-------- DATA SUPPLIED --------

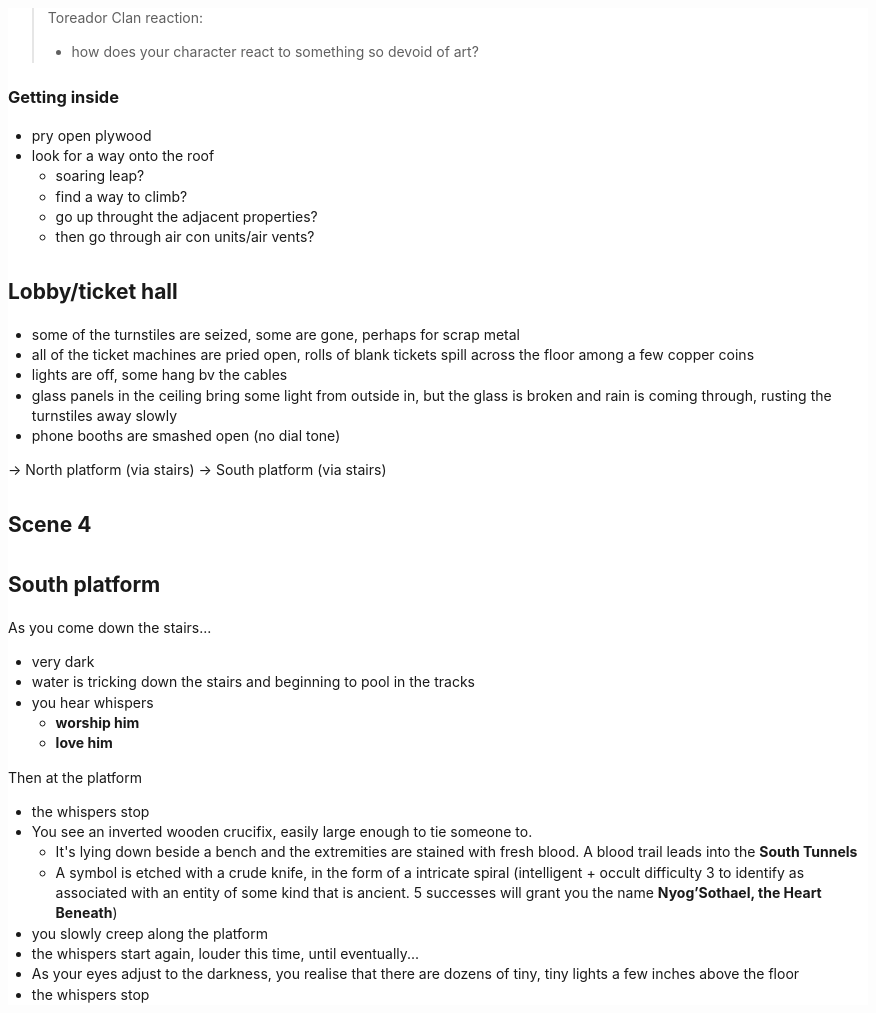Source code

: > Toreador Clan reaction:
>
> * how does your character react to something so devoid of art?

### Getting inside

* pry open plywood
* look for a way onto the roof
  * soaring leap?
  * find a way to climb?
  * go up throught the adjacent properties?
  * then go through air con units/air vents?

## Lobby/ticket hall

* some of the turnstiles are seized, some are gone, perhaps for scrap metal
* all of the ticket machines are pried open, rolls of blank tickets spill across the floor among a few copper coins
* lights are off, some hang bv the cables
* glass panels in the ceiling bring some light from outside in, but the glass is broken and rain is coming through, rusting the turnstiles away slowly
* phone booths are smashed open (no dial tone)

-> North platform (via stairs)
-> South platform (via stairs)

## Scene 4

## South platform

As you come down the stairs...

* very dark
* water is tricking down the stairs and beginning to pool in the tracks
* you hear whispers
  * **worship him**
  * **love him**

Then at the platform

* the whispers stop
* You see an inverted wooden crucifix, easily large enough to tie someone to.
  * It's lying down beside a bench and the extremities are stained with fresh blood. A blood trail leads into the **South Tunnels**
  * A symbol is etched with a crude knife, in the form of a intricate spiral (intelligent + occult difficulty 3 to identify as associated with an entity of some kind that is ancient. 5 successes will grant you the name **Nyog’Sothael, the Heart Beneath**)
* you slowly creep along the platform
* the whispers start again, louder this time, until eventually...
* As your eyes adjust to the darkness, you realise that there are dozens of tiny, tiny lights a few inches above the floor
* the whispers stop
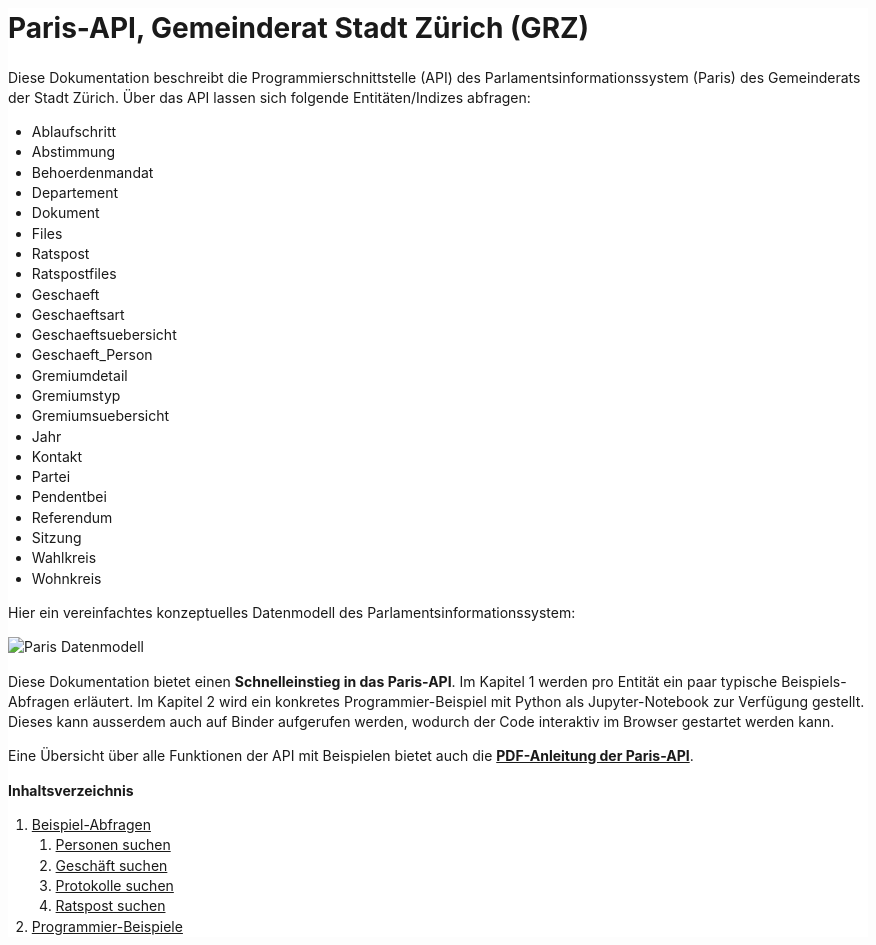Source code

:# Paris-API, Gemeinderat Stadt Zürich (GRZ)

Diese Dokumentation beschreibt die Programmierschnittstelle (API) des Parlamentsinformationssystem (Paris) des Gemeinderats der Stadt Zürich. Über das API lassen sich folgende Entitäten/Indizes abfragen:

* Ablaufschritt
* Abstimmung
* Behoerdenmandat
* Departement
* Dokument
* Files
* Ratspost
* Ratspostfiles
* Geschaeft
* Geschaeftsart
* Geschaeftsuebersicht
* Geschaeft_Person
* Gremiumdetail
* Gremiumstyp
* Gremiumsuebersicht
* Jahr
* Kontakt
* Partei
* Pendentbei
* Referendum
* Sitzung
* Wahlkreis
* Wohnkreis

Hier ein vereinfachtes konzeptuelles Datenmodell des Parlamentsinformationssystem:

![Paris Datenmodell](<https://opendatazurich.github.io/ris-api/pics/Paris_Datenmodell.png>)

Diese Dokumentation bietet einen **Schnelleinstieg in das Paris-API**.
Im Kapitel 1 werden pro Entität ein paar typische Beispiels-Abfragen erläutert. 
Im Kapitel 2 wird ein konkretes Programmier-Beispiel mit Python als Jupyter-Notebook zur Verfügung gestellt. Dieses kann ausserdem auch auf Binder aufgerufen werden, wodurch der Code interaktiv im Browser gestartet werden kann.

Eine Übersicht über alle Funktionen der API mit Beispielen bietet auch die [**PDF-Anleitung der Paris-API**](https://data.stadt-zuerich.ch/dataset/parlamentsdienste_paris_api/download/Anleitung_Paris_API_Gemeinderat_Zuerich.pdf).

**Inhaltsverzeichnis**

1. [Beispiel-Abfragen](#beispiel-abfragen)
   1. [Personen suchen](#personen-suchen)
   3. [Geschäft suchen](#geschäft-suchen)
   4. [Protokolle suchen](#protokolle-suchen)
   5. [Ratspost suchen](#ratspost-suchen)
2. [Programmier-Beispiele](#programmier-beispiele)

--------

WHAT TO DO.
Pictures are to be left out; the listing above is otherwise to be copied exactly.

TASK SOLUTION.
Source code

: > Toreador Clan reaction:
>
> * how does your character react to something so devoid of art?

### Getting inside

* pry open plywood
* look for a way onto the roof
  * soaring leap?
  * find a way to climb?
  * go up throught the adjacent properties?
  * then go through air con units/air vents?

## Lobby/ticket hall

* some of the turnstiles are seized, some are gone, perhaps for scrap metal
* all of the ticket machines are pried open, rolls of blank tickets spill across the floor among a few copper coins
* lights are off, some hang bv the cables
* glass panels in the ceiling bring some light from outside in, but the glass is broken and rain is coming through, rusting the turnstiles away slowly
* phone booths are smashed open (no dial tone)

-> North platform (via stairs)
-> South platform (via stairs)

## Scene 4

## South platform

As you come down the stairs...

* very dark
* water is tricking down the stairs and beginning to pool in the tracks
* you hear whispers
  * **worship him**
  * **love him**

Then at the platform

* the whispers stop
* You see an inverted wooden crucifix, easily large enough to tie someone to.
  * It's lying down beside a bench and the extremities are stained with fresh blood. A blood trail leads into the **South Tunnels**
  * A symbol is etched with a crude knife, in the form of a intricate spiral (intelligent + occult difficulty 3 to identify as associated with an entity of some kind that is ancient. 5 successes will grant you the name **Nyog’Sothael, the Heart Beneath**)
* you slowly creep along the platform
* the whispers start again, louder this time, until eventually...
* As your eyes adjust to the darkness, you realise that there are dozens of tiny, tiny lights a few inches above the floor
* the whispers stop
Source code

:# Paris-API, Gemeinderat Stadt Zürich (GRZ)

Diese Dokumentation beschreibt die Programmierschnittstelle (API) des Parlamentsinformationssystem (Paris) des Gemeinderats der Stadt Zürich. Über das API lassen sich folgende Entitäten/Indizes abfragen:

* Ablaufschritt
* Abstimmung
* Behoerdenmandat
* Departement
* Dokument
* Files
* Ratspost
* Ratspostfiles
* Geschaeft
* Geschaeftsart
* Geschaeftsuebersicht
* Geschaeft_Person
* Gremiumdetail
* Gremiumstyp
* Gremiumsuebersicht
* Jahr
* Kontakt
* Partei
* Pendentbei
* Referendum
* Sitzung
* Wahlkreis
* Wohnkreis

Hier ein vereinfachtes konzeptuelles Datenmodell des Parlamentsinformationssystem:

![Paris Datenmodell](<https://opendatazurich.github.io/ris-api/pics/Paris_Datenmodell.png>)

Diese Dokumentation bietet einen **Schnelleinstieg in das Paris-API**.
Im Kapitel 1 werden pro Entität ein paar typische Beispiels-Abfragen erläutert. 
Im Kapitel 2 wird ein konkretes Programmier-Beispiel mit Python als Jupyter-Notebook zur Verfügung gestellt. Dieses kann ausserdem auch auf Binder aufgerufen werden, wodurch der Code interaktiv im Browser gestartet werden kann.

Eine Übersicht über alle Funktionen der API mit Beispielen bietet auch die [**PDF-Anleitung der Paris-API**](https://data.stadt-zuerich.ch/dataset/parlamentsdienste_paris_api/download/Anleitung_Paris_API_Gemeinderat_Zuerich.pdf).

**Inhaltsverzeichnis**

1. [Beispiel-Abfragen](#beispiel-abfragen)
   1. [Personen suchen](#personen-suchen)
   3. [Geschäft suchen](#geschäft-suchen)
   4. [Protokolle suchen](#protokolle-suchen)
   5. [Ratspost suchen](#ratspost-suchen)
2. [Programmier-Beispiele](#programmier-beispiele)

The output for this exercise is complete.